Lead and execute applied research initiatives in deep learning and foundation models for critical business systems.
Design architectures that bridge research and production, optimized for latency, interpretability, and cost-efficiency.
Collaborate with cross-functional teams to integrate research outputs into production models, ensuring measurable business impact.
Establish technical standards for experimentation, model evaluation, and code quality within the AI team.
Mentor senior engineers and researchers, providing guidance on deep learning, problem formulation, and research methodology.
Contribute to internal thought leadership, papers, and research initiatives aligned with strategic AI objectives.
Requirements:
5–7+ years of applied AI/ML experience with a proven record of delivering research-driven systems into production.
Deep expertise in deep learning architectures (Transformers, multimodal models, or GNNs).

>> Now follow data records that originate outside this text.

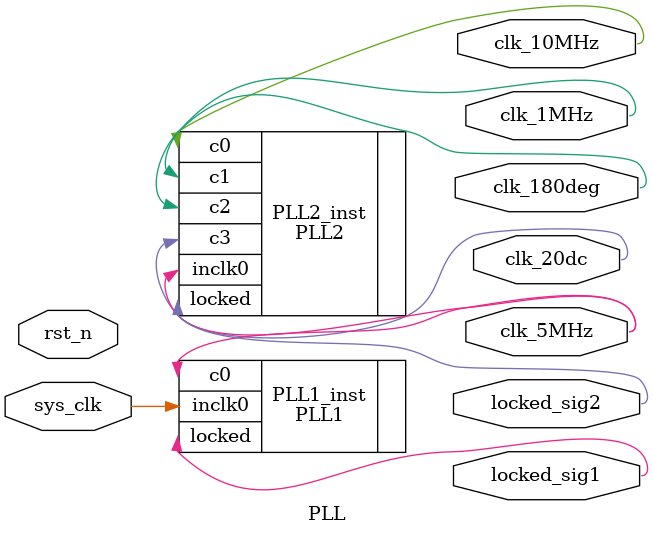
<source format=v>
module PLL 
(
    input  wire sys_clk, 
    input  wire rst_n,         //异步复位     
    output wire clk_5MHz,      //PLL1输出：5MHz    
    output wire clk_10MHz,     //PLL2输出0：10MHz   
    output wire clk_1MHz,      //PLL2输出1：1MHz 
    output wire clk_180deg,    //PLL2输出2：5MHz,180°相移  
    output wire clk_20dc,      //PLL2输出3：5MHz,20%占空比    
    output wire locked_sig1,   //PLL1锁定信号     
    output wire locked_sig2    //PLL2锁定信号     
);  
         
     
    PLL1	PLL1_inst (
                .inclk0 (sys_clk),
                .c0     (clk_5MHz),
                .locked (locked_sig1)
            );

    PLL2	PLL2_inst (
                .inclk0 (clk_5MHz),
                .c0     (clk_10MHz),
                .c1     (clk_1MHz),
                .c2     (clk_180deg),
                .c3     (clk_20dc),
                .locked (locked_sig2)
            );
        
    
endmodule


</source>
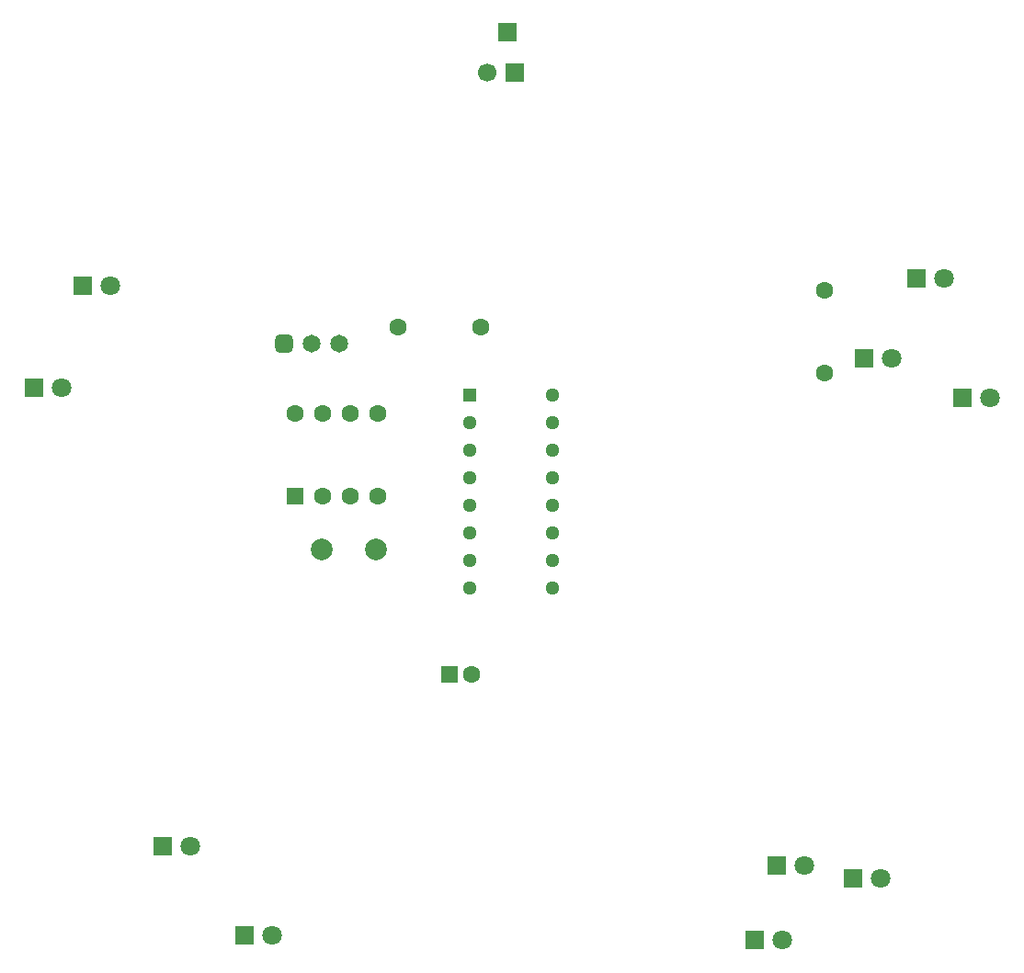
<source format=gbr>
%TF.GenerationSoftware,KiCad,Pcbnew,9.0.7*%
%TF.CreationDate,2026-02-10T20:55:20-08:00*%
%TF.ProjectId,Blinky,426c696e-6b79-42e6-9b69-6361645f7063,rev?*%
%TF.SameCoordinates,Original*%
%TF.FileFunction,Soldermask,Top*%
%TF.FilePolarity,Negative*%
%FSLAX46Y46*%
G04 Gerber Fmt 4.6, Leading zero omitted, Abs format (unit mm)*
G04 Created by KiCad (PCBNEW 9.0.7) date 2026-02-10 20:55:20*
%MOMM*%
%LPD*%
G01*
G04 APERTURE LIST*
G04 Aperture macros list*
%AMRoundRect*
0 Rectangle with rounded corners*
0 $1 Rounding radius*
0 $2 $3 $4 $5 $6 $7 $8 $9 X,Y pos of 4 corners*
0 Add a 4 corners polygon primitive as box body*
4,1,4,$2,$3,$4,$5,$6,$7,$8,$9,$2,$3,0*
0 Add four circle primitives for the rounded corners*
1,1,$1+$1,$2,$3*
1,1,$1+$1,$4,$5*
1,1,$1+$1,$6,$7*
1,1,$1+$1,$8,$9*
0 Add four rect primitives between the rounded corners*
20,1,$1+$1,$2,$3,$4,$5,0*
20,1,$1+$1,$4,$5,$6,$7,0*
20,1,$1+$1,$6,$7,$8,$9,0*
20,1,$1+$1,$8,$9,$2,$3,0*%
G04 Aperture macros list end*
%ADD10R,1.800000X1.800000*%
%ADD11C,1.800000*%
%ADD12C,1.600000*%
%ADD13RoundRect,0.250000X0.550000X-0.550000X0.550000X0.550000X-0.550000X0.550000X-0.550000X-0.550000X0*%
%ADD14RoundRect,0.412500X-0.412500X-0.412500X0.412500X-0.412500X0.412500X0.412500X-0.412500X0.412500X0*%
%ADD15C,1.650000*%
%ADD16R,1.700000X1.700000*%
%ADD17C,1.700000*%
%ADD18C,2.000000*%
%ADD19RoundRect,0.250000X-0.550000X-0.550000X0.550000X-0.550000X0.550000X0.550000X-0.550000X0.550000X0*%
%ADD20R,1.295400X1.295400*%
%ADD21C,1.295400*%
G04 APERTURE END LIST*
D10*
%TO.C,D4*%
X184320000Y-90830000D03*
D11*
X186860000Y-90830000D03*
%TD*%
D12*
%TO.C,R3*%
X180630000Y-92180000D03*
X180630000Y-84560000D03*
%TD*%
D10*
%TO.C,D5*%
X193370000Y-94500000D03*
D11*
X195910000Y-94500000D03*
%TD*%
D13*
%TO.C,U1*%
X131880000Y-103540000D03*
D12*
X134420000Y-103540000D03*
X136960000Y-103540000D03*
X139500000Y-103540000D03*
X139500000Y-95920000D03*
X136960000Y-95920000D03*
X134420000Y-95920000D03*
X131880000Y-95920000D03*
%TD*%
D14*
%TO.C,RV1*%
X130890000Y-89550000D03*
D15*
X133430000Y-89550000D03*
X135970000Y-89550000D03*
%TD*%
D10*
%TO.C,D8*%
X183260000Y-138800000D03*
D11*
X185800000Y-138800000D03*
%TD*%
D10*
%TO.C,D9*%
X127270000Y-144070000D03*
D11*
X129810000Y-144070000D03*
%TD*%
D16*
%TO.C,J1*%
X152150000Y-64550000D03*
D17*
X149610000Y-64550000D03*
%TD*%
D10*
%TO.C,D10*%
X119670000Y-135810000D03*
D11*
X122210000Y-135810000D03*
%TD*%
D16*
%TO.C,J2*%
X151450000Y-60800000D03*
%TD*%
D18*
%TO.C,C2*%
X134330000Y-108440000D03*
X139330000Y-108440000D03*
%TD*%
D10*
%TO.C,D6*%
X176260000Y-137630000D03*
D11*
X178800000Y-137630000D03*
%TD*%
D10*
%TO.C,D3*%
X189170000Y-83490000D03*
D11*
X191710000Y-83490000D03*
%TD*%
D10*
%TO.C,D12*%
X112320000Y-84140000D03*
D11*
X114860000Y-84140000D03*
%TD*%
D19*
%TO.C,C1*%
X146140000Y-120010000D03*
D12*
X148140000Y-120010000D03*
%TD*%
D10*
%TO.C,D7*%
X174220000Y-144470000D03*
D11*
X176760000Y-144470000D03*
%TD*%
D12*
%TO.C,R2*%
X141350000Y-87980000D03*
X148970000Y-87980000D03*
%TD*%
D10*
%TO.C,D11*%
X107870000Y-93580000D03*
D11*
X110410000Y-93580000D03*
%TD*%
D20*
%TO.C,U2*%
X147960000Y-94280000D03*
D21*
X147960000Y-96820000D03*
X147960000Y-99360000D03*
X147960000Y-101900000D03*
X147960000Y-104440000D03*
X147960000Y-106980000D03*
X147960000Y-109520000D03*
X147960000Y-112060000D03*
X155580000Y-112060000D03*
X155580000Y-109520000D03*
X155580000Y-106980000D03*
X155580000Y-104440000D03*
X155580000Y-101900000D03*
X155580000Y-99360000D03*
X155580000Y-96820000D03*
X155580000Y-94280000D03*
%TD*%
M02*

</source>
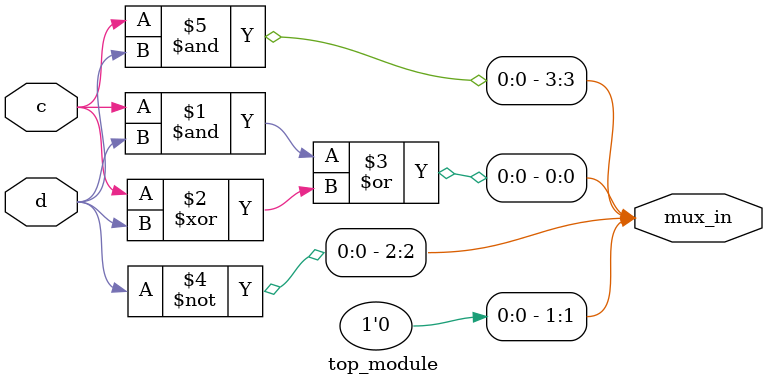
<source format=v>
module top_module (
    input c,
    input d,
    output [3:0] mux_in
); 
    assign mux_in[0]=(c&d | c^d);
    assign mux_in[1]=0;
    assign mux_in[2]=~d;
    assign mux_in[3]=c&d;
endmodule

</source>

Strong programming skills in Python and proficiency with frameworks such as PyTorch, JAX, or TensorFlow.
Solid understanding of MLOps principles and the constraints of deploying models at scale.
Advanced skills in ML problem formulation, experimentation, and navigating ambiguous or incomplete data.
Ability to communicate complex technical concepts effectively to both technical and non-technical stakeholders.
Experience with large-scale experimentation, A/B testing, and performance evaluation.
Demonstrated capacity to mentor peers and contribute to team growth.
Benefits:
Opportunity to earn equity in the company.
Medical, dental, and vision insurance.
Life insurance and AD&D coverage.
Extended maternity and paternity leave.
Access to internal learning platforms and language programs.
Mental health and wellness assistance programs.
401(k) and flexible saving plans (HSA/FSA).
Work-from-home allowance and relocation assistance, if applicable.
Exposure to cutting-edge AI technologies and impactful projects at scale.